Developing cost-efficient and reliable perception systems remains a central challenge for automated vehicles. LiDAR and camera-based systems dominate, yet they present trade-offs in cost, robustness and performance under adverse conditions. This work introduces a novel framework for learning-based 3D semantic segmentation using Calyo Pulse, a modular, solid-state 3D ultrasound sensor system for use in harsh and cluttered environments. A 3D U-Net architecture is introduced and trained on the spatial ultrasound data for volumetric segmentation. Results demonstrate robust segmentation performance from Calyo Pulse sensors, with potential for further improvement through larger datasets, refined ground truth, and weighted loss functions. Importantly, this study highlights 3D ultrasound sensing as a promising complementary modality for reliable autonomy.

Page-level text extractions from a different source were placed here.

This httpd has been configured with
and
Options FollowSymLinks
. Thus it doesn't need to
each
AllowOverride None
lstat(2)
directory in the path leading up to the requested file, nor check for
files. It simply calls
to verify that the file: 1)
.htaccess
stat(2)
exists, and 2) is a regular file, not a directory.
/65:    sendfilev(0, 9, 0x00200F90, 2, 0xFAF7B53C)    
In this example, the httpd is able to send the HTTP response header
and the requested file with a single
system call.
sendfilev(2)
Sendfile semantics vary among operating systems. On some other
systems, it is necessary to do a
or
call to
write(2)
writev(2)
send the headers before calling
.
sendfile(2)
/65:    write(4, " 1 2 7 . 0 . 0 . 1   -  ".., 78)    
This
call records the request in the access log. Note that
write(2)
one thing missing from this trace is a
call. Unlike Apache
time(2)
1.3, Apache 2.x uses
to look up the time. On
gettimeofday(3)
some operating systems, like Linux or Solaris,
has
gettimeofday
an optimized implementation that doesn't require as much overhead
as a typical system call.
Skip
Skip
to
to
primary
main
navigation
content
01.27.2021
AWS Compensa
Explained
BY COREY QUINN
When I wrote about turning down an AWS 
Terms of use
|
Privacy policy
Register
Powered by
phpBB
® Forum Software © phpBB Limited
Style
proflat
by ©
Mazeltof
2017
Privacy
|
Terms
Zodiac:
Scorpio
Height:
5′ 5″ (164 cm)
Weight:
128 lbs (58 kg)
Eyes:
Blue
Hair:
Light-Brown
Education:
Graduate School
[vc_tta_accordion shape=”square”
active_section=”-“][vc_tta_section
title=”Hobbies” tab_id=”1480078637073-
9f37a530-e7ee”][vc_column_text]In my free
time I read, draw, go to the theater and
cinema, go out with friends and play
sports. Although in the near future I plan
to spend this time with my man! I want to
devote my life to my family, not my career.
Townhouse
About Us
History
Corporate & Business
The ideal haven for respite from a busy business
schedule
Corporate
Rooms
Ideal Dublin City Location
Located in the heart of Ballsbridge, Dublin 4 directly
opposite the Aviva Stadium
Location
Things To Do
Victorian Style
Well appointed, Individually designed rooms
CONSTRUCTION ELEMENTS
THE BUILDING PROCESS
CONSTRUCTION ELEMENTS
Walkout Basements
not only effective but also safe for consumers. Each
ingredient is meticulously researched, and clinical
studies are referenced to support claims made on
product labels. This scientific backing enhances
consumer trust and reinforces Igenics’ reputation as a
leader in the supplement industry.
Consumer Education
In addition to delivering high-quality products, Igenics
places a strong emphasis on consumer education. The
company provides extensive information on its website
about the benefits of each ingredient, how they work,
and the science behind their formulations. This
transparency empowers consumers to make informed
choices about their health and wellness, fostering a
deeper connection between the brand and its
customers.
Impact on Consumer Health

翻译：开发成本效益高且可靠的感知系统仍然是自动驾驶车辆面临的核心挑战。尽管激光雷达和基于摄像头的系统占据主导地位，但它们在恶劣条件下的成本、鲁棒性和性能方面存在权衡。本研究提出了一种新颖的基于学习的3D语义分割框架，该框架采用Calyo Pulse——一种模块化、固态的3D超声传感器系统，适用于恶劣和杂乱的环境。我们引入了一种3D U-Net架构，并在空间超声数据上进行了训练，以实现体素级分割。结果表明，Calyo Pulse传感器能够实现稳健的分割性能，并且通过使用更大的数据集、更精细的真值标注以及加权损失函数，其性能还有进一步提升的潜力。重要的是，本研究强调了3D超声传感作为一种有前景的补充模态，为实现可靠的自动驾驶提供了可能。